[EXERCISE DATA]
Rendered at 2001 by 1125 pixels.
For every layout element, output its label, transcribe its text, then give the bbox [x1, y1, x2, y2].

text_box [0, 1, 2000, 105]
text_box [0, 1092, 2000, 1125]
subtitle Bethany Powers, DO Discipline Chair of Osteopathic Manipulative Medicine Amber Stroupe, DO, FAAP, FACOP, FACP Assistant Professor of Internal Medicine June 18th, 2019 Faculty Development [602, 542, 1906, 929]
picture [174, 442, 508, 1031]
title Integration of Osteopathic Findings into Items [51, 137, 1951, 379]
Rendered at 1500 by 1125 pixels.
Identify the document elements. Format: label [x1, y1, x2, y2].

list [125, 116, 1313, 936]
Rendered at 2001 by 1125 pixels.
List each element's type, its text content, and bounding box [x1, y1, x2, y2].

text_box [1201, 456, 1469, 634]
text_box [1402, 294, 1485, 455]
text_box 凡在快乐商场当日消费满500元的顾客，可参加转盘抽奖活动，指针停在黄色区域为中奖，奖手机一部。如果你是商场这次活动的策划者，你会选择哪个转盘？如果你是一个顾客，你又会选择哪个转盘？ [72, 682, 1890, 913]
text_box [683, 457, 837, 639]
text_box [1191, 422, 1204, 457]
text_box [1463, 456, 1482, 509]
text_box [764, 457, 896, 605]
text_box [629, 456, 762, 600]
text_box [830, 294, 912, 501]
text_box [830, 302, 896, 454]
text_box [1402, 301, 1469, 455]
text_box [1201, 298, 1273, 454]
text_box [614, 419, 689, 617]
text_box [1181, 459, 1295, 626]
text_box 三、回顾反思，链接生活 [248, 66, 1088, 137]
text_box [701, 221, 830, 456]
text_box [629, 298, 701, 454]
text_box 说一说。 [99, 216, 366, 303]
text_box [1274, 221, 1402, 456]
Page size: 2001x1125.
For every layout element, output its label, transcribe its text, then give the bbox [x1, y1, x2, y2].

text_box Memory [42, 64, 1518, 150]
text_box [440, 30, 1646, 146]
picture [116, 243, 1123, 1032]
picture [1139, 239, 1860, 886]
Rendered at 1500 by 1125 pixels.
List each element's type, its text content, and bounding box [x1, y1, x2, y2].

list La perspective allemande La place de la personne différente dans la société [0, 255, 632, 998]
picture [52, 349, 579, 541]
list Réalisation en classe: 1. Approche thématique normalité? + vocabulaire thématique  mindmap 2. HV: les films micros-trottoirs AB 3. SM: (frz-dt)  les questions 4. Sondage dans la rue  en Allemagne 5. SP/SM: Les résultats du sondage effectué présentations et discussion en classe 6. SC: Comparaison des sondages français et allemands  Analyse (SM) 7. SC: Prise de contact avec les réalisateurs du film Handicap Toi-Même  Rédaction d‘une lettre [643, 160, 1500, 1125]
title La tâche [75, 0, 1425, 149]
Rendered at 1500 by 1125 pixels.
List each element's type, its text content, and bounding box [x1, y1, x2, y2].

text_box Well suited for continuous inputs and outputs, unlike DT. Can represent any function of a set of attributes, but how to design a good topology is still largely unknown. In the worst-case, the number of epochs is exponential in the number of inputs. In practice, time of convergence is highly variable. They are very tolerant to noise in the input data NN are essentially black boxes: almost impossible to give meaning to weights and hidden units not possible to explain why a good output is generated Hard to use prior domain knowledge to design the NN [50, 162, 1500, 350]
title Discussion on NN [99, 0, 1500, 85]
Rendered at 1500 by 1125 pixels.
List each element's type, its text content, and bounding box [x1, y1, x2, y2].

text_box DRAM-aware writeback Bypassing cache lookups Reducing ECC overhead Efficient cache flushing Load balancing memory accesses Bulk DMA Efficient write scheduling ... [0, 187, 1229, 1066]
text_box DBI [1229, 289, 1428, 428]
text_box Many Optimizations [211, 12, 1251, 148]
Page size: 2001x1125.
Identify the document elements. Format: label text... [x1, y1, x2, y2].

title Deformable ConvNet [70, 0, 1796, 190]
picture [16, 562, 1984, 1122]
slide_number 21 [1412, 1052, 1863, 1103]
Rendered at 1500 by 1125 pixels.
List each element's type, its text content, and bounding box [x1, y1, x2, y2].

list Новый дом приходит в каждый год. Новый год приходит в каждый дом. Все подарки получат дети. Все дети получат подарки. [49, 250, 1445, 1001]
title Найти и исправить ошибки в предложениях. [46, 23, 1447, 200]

[WHAT YOU HAVE TO DO] Your reply should be all of the data, returned exactly.

[RESULT FOR THIS EXERCISE]
Rendered at 2001 by 1125 pixels.
For every layout element, output its label, transcribe its text, then give the bbox [x1, y1, x2, y2].

text_box [0, 1, 2000, 105]
text_box [0, 1092, 2000, 1125]
subtitle Bethany Powers, DO Discipline Chair of Osteopathic Manipulative Medicine Amber Stroupe, DO, FAAP, FACOP, FACP Assistant Professor of Internal Medicine June 18th, 2019 Faculty Development [602, 542, 1906, 929]
picture [174, 442, 508, 1031]
title Integration of Osteopathic Findings into Items [51, 137, 1951, 379]
Rendered at 1500 by 1125 pixels.
Identify the document elements. Format: label [x1, y1, x2, y2].

list [125, 116, 1313, 936]
Rendered at 2001 by 1125 pixels.
List each element's type, its text content, and bounding box [x1, y1, x2, y2].

text_box [1201, 456, 1469, 634]
text_box [1402, 294, 1485, 455]
text_box 凡在快乐商场当日消费满500元的顾客，可参加转盘抽奖活动，指针停在黄色区域为中奖，奖手机一部。如果你是商场这次活动的策划者，你会选择哪个转盘？如果你是一个顾客，你又会选择哪个转盘？ [72, 682, 1890, 913]
text_box [683, 457, 837, 639]
text_box [1191, 422, 1204, 457]
text_box [1463, 456, 1482, 509]
text_box [764, 457, 896, 605]
text_box [629, 456, 762, 600]
text_box [830, 294, 912, 501]
text_box [830, 302, 896, 454]
text_box [1402, 301, 1469, 455]
text_box [1201, 298, 1273, 454]
text_box [614, 419, 689, 617]
text_box [1181, 459, 1295, 626]
text_box 三、回顾反思，链接生活 [248, 66, 1088, 137]
text_box [701, 221, 830, 456]
text_box [629, 298, 701, 454]
text_box 说一说。 [99, 216, 366, 303]
text_box [1274, 221, 1402, 456]
Page size: 2001x1125.
For every layout element, output its label, transcribe its text, then give the bbox [x1, y1, x2, y2].

text_box Memory [42, 64, 1518, 150]
text_box [440, 30, 1646, 146]
picture [116, 243, 1123, 1032]
picture [1139, 239, 1860, 886]
Rendered at 1500 by 1125 pixels.
List each element's type, its text content, and bounding box [x1, y1, x2, y2].

list La perspective allemande La place de la personne différente dans la société [0, 255, 632, 998]
picture [52, 349, 579, 541]
list Réalisation en classe: 1. Approche thématique normalité? + vocabulaire thématique  mindmap 2. HV: les films micros-trottoirs AB 3. SM: (frz-dt)  les questions 4. Sondage dans la rue  en Allemagne 5. SP/SM: Les résultats du sondage effectué présentations et discussion en classe 6. SC: Comparaison des sondages français et allemands  Analyse (SM) 7. SC: Prise de contact avec les réalisateurs du film Handicap Toi-Même  Rédaction d‘une lettre [643, 160, 1500, 1125]
title La tâche [75, 0, 1425, 149]
Rendered at 1500 by 1125 pixels.
List each element's type, its text content, and bounding box [x1, y1, x2, y2].

text_box Well suited for continuous inputs and outputs, unlike DT. Can represent any function of a set of attributes, but how to design a good topology is still largely unknown. In the worst-case, the number of epochs is exponential in the number of inputs. In practice, time of convergence is highly variable. They are very tolerant to noise in the input data NN are essentially black boxes: almost impossible to give meaning to weights and hidden units not possible to explain why a good output is generated Hard to use prior domain knowledge to design the NN [50, 162, 1500, 350]
title Discussion on NN [99, 0, 1500, 85]
Rendered at 1500 by 1125 pixels.
List each element's type, its text content, and bounding box [x1, y1, x2, y2].

text_box DRAM-aware writeback Bypassing cache lookups Reducing ECC overhead Efficient cache flushing Load balancing memory accesses Bulk DMA Efficient write scheduling ... [0, 187, 1229, 1066]
text_box DBI [1229, 289, 1428, 428]
text_box Many Optimizations [211, 12, 1251, 148]
Page size: 2001x1125.
Identify the document elements. Format: label text... [x1, y1, x2, y2].

title Deformable ConvNet [70, 0, 1796, 190]
picture [16, 562, 1984, 1122]
slide_number 21 [1412, 1052, 1863, 1103]
Rendered at 1500 by 1125 pixels.
List each element's type, its text content, and bounding box [x1, y1, x2, y2].

list Новый дом приходит в каждый год. Новый год приходит в каждый дом. Все подарки получат дети. Все дети получат подарки. [49, 250, 1445, 1001]
title Найти и исправить ошибки в предложениях. [46, 23, 1447, 200]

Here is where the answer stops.